(What is expected): According to the article on the CrowdStrike outage, how many Microsoft Windows devices were hit by the "blue screen of death" after the July 19 update?

CrowdStrike Coming Away A ‘Stronger Company’ After Global Outage: CEO George Kurtz

When it comes to the channel, ‘I think even our relationships with our partners are stronger because of this,’ Kurtz says during a CRN interview Tuesday.

The massive global outage in July caused by a CrowdStrike update has ultimately “helped transform” the company, which should put the cybersecurity vendor in an even better position to work with partners in protecting customers against intensifying cyberthreats, CrowdStrike CEO George Kurtz said Tuesday.

The defective content update for CrowdStrike’s Falcon platform on July 19 led to a “blue screen of death” scenario for 8.5 million Microsoft Windows devices, causing widespread disruptions to global air travel, health care and business for several days.

[Related: CrowdStrike CEO George Kurtz On ‘Incredible’ Partner Response, Microsoft Collaboration After Massive Outage]

To a large degree, the recovery process was made possible by the rapid response of many solution and service provider partners, Kurtz said in response to questions from CRN editors during the 2024 XChange Best of Breed Conference.

(Stored items):

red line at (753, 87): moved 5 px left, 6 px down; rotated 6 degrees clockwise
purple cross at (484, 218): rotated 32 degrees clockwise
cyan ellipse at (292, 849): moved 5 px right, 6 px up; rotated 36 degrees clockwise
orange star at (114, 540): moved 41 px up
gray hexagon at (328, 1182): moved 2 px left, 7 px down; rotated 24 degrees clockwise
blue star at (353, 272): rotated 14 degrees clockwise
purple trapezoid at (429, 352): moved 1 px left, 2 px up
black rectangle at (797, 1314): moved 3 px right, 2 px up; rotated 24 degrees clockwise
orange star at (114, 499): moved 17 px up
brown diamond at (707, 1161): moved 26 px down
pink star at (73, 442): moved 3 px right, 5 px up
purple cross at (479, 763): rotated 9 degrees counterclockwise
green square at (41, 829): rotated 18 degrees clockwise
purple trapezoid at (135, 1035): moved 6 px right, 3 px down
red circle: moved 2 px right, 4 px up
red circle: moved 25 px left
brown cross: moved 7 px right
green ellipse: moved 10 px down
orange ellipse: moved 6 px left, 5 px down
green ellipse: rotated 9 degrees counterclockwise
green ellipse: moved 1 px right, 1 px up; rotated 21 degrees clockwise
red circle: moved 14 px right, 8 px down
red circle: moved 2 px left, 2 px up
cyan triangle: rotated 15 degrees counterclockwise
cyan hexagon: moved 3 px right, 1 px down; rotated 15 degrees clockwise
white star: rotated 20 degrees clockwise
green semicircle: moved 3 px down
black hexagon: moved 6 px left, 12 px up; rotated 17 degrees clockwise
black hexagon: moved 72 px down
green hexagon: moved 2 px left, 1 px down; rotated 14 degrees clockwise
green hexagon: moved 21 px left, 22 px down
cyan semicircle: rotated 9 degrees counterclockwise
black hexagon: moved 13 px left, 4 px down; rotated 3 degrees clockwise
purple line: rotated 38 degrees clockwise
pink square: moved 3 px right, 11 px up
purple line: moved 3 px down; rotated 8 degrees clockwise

(Answer space): 8.5 million devices.